一〇〇グラムで1千万円だった薬が五〇〇グラムに増量されたがお値段そのままだ。効能は強化されてすらいる。詐欺だとしても慌てるだろう。
「相川、落ち着けって。葵ちゃん、つまりなんだ、それがあれか」
「はい。当方の信用問題にもなりますので、口外は避けていただければ」
「あーーーわかったわかった。口外するとこっちがやべーやつだな! よし相川、ありがたく受け取っとけ! 絶対に表に出すなよ? 襲われても知らねーぞ?」
「「えぇぇぇぇ!」」
相川と家永が目を大きく開けて絶叫した。さすがに影勝も、やっちまったなこれ後で説教だな、と身震いする。

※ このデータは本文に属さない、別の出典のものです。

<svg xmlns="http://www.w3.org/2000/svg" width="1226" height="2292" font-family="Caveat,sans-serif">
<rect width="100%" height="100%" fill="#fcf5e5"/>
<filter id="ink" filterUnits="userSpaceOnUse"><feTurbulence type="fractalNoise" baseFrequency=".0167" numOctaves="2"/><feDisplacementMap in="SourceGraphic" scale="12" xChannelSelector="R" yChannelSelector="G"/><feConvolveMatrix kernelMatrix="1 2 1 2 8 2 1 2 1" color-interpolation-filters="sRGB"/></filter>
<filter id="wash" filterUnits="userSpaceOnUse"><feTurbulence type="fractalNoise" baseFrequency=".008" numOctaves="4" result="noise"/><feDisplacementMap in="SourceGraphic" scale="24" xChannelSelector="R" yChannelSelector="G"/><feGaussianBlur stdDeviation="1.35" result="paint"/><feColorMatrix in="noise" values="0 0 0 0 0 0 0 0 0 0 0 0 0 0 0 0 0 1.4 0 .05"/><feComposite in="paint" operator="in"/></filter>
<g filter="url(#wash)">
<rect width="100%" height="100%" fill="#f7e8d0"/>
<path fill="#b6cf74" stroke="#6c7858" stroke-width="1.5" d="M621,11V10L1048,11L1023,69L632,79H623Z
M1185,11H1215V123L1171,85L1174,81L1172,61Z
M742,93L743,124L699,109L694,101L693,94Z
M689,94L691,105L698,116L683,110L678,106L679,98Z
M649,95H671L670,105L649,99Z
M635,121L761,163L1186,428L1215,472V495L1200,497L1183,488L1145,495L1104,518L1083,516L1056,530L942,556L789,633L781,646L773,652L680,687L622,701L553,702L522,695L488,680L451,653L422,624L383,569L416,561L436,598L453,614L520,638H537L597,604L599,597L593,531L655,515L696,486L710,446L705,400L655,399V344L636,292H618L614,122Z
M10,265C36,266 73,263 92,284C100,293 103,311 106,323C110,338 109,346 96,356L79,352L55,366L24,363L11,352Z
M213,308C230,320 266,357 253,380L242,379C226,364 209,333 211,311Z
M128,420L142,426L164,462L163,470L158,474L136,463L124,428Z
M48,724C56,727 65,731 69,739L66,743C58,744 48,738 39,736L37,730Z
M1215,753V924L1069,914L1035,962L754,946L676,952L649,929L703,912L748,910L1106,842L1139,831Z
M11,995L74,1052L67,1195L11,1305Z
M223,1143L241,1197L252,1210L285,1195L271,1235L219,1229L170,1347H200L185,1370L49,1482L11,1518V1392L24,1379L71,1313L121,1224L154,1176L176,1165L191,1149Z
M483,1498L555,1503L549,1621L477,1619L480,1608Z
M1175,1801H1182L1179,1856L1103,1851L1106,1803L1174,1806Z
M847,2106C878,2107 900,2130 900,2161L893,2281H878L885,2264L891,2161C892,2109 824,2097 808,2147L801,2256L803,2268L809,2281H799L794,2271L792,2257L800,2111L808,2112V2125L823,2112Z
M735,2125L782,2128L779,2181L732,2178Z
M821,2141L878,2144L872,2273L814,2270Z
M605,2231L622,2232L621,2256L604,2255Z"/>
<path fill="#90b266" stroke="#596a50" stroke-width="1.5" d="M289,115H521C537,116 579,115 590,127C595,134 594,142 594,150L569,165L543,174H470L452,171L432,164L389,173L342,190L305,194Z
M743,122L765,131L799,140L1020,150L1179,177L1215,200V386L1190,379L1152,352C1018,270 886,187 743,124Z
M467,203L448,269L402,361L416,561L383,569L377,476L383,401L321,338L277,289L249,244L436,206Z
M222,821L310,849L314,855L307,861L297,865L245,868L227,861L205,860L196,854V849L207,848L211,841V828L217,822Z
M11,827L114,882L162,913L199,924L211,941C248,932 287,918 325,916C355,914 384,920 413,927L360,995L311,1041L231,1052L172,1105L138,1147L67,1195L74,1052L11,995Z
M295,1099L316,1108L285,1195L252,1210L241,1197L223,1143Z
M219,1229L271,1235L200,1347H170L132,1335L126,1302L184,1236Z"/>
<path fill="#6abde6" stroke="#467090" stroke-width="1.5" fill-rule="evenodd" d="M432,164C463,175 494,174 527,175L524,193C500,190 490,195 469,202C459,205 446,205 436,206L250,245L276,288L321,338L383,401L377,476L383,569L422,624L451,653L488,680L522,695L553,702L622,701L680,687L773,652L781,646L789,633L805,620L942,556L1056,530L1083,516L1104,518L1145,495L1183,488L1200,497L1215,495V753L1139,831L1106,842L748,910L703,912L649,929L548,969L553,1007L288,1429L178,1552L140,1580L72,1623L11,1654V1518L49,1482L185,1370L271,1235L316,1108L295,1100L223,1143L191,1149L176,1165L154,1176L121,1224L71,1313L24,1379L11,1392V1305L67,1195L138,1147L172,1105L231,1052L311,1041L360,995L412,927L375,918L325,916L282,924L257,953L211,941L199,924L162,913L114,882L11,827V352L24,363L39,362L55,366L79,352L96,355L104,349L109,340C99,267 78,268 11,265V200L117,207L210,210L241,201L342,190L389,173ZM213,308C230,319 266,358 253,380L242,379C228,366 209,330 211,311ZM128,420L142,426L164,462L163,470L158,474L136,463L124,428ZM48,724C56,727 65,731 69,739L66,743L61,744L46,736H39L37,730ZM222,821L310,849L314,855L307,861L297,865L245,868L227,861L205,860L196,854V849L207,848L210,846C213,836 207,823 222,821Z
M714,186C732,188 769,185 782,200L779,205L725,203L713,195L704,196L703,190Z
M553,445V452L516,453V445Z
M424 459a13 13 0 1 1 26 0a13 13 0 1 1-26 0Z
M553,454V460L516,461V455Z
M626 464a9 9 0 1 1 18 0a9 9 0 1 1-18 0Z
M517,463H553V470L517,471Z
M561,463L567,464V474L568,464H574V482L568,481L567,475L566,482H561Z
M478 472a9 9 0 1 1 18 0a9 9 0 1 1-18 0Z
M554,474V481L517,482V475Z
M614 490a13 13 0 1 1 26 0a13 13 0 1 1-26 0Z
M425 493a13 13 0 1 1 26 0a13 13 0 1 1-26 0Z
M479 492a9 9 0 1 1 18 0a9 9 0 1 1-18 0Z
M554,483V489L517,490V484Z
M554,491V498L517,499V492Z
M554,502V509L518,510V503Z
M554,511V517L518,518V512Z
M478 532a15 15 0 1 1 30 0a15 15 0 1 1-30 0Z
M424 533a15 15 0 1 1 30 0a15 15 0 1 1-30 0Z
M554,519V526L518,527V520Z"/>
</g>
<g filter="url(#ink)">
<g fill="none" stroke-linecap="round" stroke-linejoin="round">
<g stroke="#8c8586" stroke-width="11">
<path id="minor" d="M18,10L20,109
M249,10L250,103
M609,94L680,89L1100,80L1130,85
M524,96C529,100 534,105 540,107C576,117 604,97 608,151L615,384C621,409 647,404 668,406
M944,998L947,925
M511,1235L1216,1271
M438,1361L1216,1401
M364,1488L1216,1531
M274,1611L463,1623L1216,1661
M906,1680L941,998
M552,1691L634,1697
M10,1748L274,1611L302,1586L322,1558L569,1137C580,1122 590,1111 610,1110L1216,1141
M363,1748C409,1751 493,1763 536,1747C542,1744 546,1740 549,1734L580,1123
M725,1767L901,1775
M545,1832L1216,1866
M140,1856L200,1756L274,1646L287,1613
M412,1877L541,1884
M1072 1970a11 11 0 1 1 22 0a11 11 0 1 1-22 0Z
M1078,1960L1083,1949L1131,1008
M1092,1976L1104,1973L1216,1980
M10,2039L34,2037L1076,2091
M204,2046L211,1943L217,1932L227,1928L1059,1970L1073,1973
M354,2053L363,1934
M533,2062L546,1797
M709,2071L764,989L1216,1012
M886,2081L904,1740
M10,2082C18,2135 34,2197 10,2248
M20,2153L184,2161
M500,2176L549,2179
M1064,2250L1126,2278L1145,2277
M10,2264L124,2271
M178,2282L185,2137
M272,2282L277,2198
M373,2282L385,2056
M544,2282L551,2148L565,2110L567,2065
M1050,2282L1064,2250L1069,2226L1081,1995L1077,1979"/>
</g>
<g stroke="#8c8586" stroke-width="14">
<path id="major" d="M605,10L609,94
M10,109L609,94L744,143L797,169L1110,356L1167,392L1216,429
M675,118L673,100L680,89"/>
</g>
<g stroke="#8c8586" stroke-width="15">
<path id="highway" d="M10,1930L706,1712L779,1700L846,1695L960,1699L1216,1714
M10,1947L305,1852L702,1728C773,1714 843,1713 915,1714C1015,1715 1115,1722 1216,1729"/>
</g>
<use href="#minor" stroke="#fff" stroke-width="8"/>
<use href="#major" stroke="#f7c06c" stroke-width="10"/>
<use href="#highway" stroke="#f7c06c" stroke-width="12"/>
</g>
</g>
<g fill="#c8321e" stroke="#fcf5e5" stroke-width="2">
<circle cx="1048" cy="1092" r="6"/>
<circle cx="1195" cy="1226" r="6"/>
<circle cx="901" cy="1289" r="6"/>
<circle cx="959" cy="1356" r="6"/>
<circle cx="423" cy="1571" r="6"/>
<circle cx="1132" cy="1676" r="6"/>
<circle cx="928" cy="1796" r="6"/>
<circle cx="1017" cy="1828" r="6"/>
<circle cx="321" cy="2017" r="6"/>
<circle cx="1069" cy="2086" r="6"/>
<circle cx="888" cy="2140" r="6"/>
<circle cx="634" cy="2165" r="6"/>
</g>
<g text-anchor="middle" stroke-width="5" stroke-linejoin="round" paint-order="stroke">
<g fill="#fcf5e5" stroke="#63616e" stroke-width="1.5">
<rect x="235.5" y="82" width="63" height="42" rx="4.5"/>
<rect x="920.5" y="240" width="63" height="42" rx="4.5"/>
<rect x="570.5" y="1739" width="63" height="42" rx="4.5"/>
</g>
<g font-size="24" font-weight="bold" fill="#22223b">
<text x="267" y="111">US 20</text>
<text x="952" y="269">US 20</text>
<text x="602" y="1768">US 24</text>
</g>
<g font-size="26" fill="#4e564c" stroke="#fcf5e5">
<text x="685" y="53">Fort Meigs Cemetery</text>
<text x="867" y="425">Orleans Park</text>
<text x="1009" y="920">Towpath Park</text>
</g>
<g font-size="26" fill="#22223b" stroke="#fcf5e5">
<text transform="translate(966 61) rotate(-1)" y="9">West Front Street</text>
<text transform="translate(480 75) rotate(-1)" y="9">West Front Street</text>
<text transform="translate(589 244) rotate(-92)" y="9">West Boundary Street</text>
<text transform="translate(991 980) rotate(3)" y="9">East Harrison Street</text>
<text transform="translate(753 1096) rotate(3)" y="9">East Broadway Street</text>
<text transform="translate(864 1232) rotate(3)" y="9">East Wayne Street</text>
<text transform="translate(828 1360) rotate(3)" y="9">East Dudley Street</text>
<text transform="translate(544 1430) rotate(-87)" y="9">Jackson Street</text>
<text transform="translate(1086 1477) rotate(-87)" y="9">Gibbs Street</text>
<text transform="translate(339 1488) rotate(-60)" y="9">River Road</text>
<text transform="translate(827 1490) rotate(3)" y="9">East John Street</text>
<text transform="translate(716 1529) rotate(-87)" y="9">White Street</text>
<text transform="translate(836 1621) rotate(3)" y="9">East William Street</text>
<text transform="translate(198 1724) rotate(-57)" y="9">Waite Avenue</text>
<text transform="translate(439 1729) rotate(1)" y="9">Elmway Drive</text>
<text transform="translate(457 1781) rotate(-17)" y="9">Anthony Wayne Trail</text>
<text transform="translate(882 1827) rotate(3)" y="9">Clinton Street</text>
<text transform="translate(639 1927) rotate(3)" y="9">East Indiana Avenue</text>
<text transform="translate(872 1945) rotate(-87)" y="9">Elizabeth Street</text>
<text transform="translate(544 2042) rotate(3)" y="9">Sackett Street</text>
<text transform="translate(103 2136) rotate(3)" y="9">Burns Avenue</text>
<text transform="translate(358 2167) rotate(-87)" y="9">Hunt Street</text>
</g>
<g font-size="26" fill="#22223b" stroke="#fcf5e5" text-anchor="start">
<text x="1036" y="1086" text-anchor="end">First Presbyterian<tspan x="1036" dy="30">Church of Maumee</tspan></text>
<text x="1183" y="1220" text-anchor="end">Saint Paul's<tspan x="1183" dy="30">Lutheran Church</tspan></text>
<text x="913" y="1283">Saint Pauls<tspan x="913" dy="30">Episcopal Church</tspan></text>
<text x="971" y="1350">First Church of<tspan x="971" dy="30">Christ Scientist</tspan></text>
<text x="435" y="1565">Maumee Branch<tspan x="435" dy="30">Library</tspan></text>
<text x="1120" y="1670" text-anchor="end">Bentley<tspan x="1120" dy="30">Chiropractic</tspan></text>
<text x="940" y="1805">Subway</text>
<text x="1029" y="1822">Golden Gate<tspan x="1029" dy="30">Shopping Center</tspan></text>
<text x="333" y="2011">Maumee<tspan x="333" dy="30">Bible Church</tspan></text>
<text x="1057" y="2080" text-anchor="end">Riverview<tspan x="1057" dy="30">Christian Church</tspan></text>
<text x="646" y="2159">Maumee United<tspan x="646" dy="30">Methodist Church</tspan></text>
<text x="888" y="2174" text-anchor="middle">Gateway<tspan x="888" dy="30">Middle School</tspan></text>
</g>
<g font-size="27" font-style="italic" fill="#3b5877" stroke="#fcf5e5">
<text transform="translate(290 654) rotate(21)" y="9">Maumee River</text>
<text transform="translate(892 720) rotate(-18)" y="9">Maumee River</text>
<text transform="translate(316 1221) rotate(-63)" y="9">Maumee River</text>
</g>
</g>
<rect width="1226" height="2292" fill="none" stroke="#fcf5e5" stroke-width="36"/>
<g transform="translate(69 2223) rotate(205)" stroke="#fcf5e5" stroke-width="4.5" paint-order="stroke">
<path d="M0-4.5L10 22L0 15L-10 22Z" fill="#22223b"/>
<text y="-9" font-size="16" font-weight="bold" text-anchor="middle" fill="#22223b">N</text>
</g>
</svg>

やはりというか、午後のオークション参加は取りやめで影勝と碧はホテルに強制送還となり、そこで九〇分にわたるお説教の末にいろいろとわからされたのだった。
午後のオークションが始まる前、椎名堂の空の個室の前には、マイケルと部下ふたりが立っていた。付近の個室からは奇異の視線が注がれている。
「午前中はいたはずだ」
「弓を落札してましたな」
「逃げられたか?」
「少佐、大使には悪いが拉致ったほうが早いのでは」
「明日、駐日大使と日本政府の役人が会談すると聞いている。相手に有利になる拙策は不味い」
「病で死を待つ軍人が何人いると思っている。彼らを見殺しにはできん。今日は引き上げる」
「イエッサ」
名残押しそうに無人の個室を睨んだマイケルは、そのまま会場を後にした。